**Problem**
In the text on Hawaiian religious traditions, around what year were the islands politically unified under Kamehameha I?

── Source document

Since the 1970s, the Hawaiian Renaissance has contributed to a visible cultural and linguistic revival, with Hawaiian-language immersion schools, the cultivation of hula and traditional navigation, and a renewed public interest in Pele, the Aumakua and other figures of tradition. Foundational scholarly works come from Martha Warren Beckwith, Mary Kawena Pukui and the Hawaiian scholars David Malo and Samuel Kamakau in the 19th century.

An island realm with diverse local traditions

Hawaii consists of several large and numerous smaller islands that formed independent chiefdoms for centuries before political unification under Kamehameha I around 1810. This political diversity was reflected in differing local expressions of worship, for example in the particular importance of Pele and her family on the island of Hawaii with its active volcanoes.

The sisters of Mauna Kea, Poliahu, Waiau, Lilinoe and Kahoupokāne, are likewise closely tied to this one island and its highest mountain, while other figures, such as the wind-god complex around Lāʻamaomao and her descendant Pākaʻa, appear in narratives that span several islands.

The genealogical depth of the Hawaiian nobility, the Aliʻi, tied religious authority closely to individual families and places, so that veneration of the family Aumakua also varied from place to place and lineage to lineage. Sweeping statements about ‘the Hawaiian religion’ therefore obscure considerable internal diversity.

Common to the islands, however, was the veneration of the four principal gods Kū, Kāne, Lono and Kanaloa, the Kapu order system, and the notion of personal, family protective spirits, the Aumakua. These shared elements, too, are attested differently across regions in the sources.

Akua, Aumakua and the powers of the Hawaiian worldview

At the centre of the Hawaiian world of gods stand the four principal gods: Kū, responsible for war and politics, Kāne for life and creation, Lono for fertility and peace, and Kanaloa for the sea. Alongside them stand numerous other Akua and semi-divine hero figures, who play an important role in individual family or local traditions.

────
── Information provided

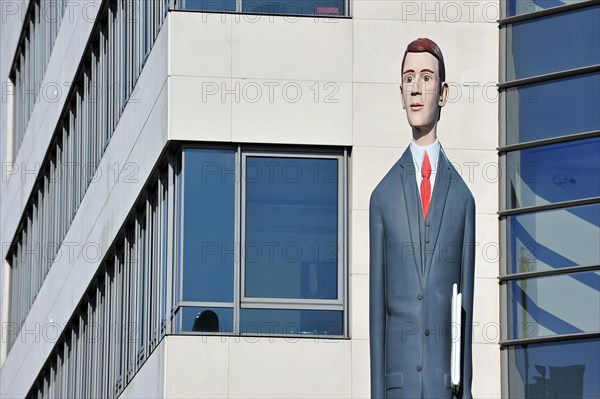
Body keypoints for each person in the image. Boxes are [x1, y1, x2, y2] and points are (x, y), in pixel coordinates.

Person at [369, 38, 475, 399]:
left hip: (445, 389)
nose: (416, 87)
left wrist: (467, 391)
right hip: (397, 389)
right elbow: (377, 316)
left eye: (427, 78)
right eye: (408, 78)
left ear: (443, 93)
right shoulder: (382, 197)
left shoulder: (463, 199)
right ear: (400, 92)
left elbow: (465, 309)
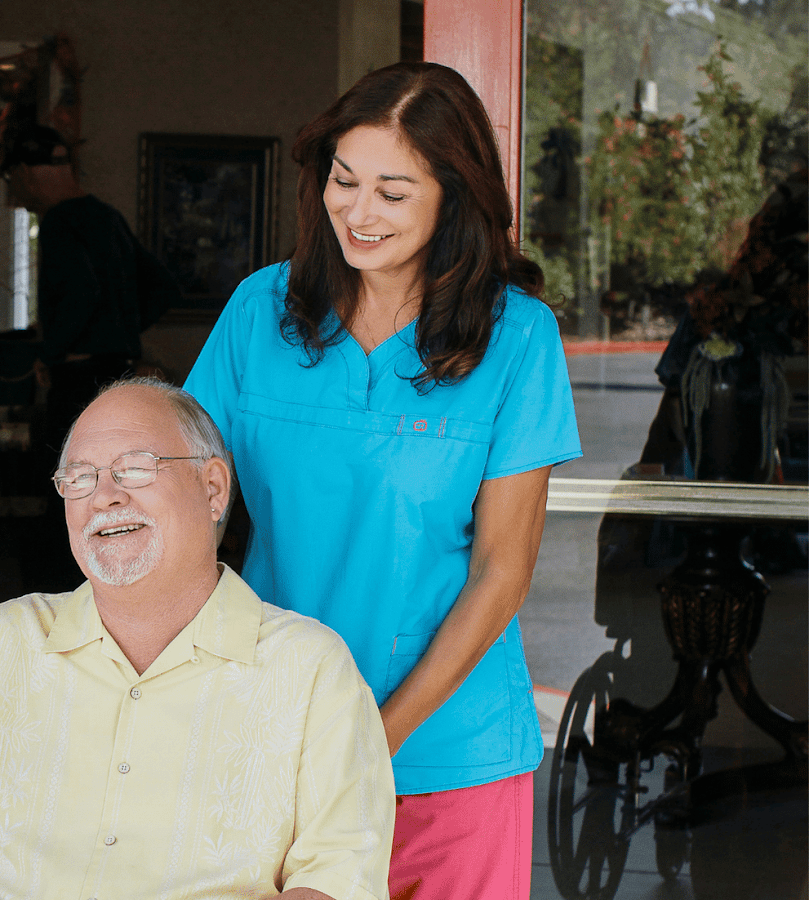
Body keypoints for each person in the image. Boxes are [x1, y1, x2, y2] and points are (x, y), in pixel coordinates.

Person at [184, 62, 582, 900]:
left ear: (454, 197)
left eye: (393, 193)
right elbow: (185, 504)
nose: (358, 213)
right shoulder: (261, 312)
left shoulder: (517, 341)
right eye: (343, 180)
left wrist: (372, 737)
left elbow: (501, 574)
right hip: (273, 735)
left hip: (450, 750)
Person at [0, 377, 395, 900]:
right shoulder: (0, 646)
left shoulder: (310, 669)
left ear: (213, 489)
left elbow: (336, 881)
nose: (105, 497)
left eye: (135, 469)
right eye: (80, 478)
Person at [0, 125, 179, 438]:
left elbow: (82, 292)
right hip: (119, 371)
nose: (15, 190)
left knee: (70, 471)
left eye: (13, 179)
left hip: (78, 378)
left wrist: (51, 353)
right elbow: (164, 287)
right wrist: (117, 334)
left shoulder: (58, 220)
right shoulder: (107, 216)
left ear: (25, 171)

────

**Your solution**
Around 1810.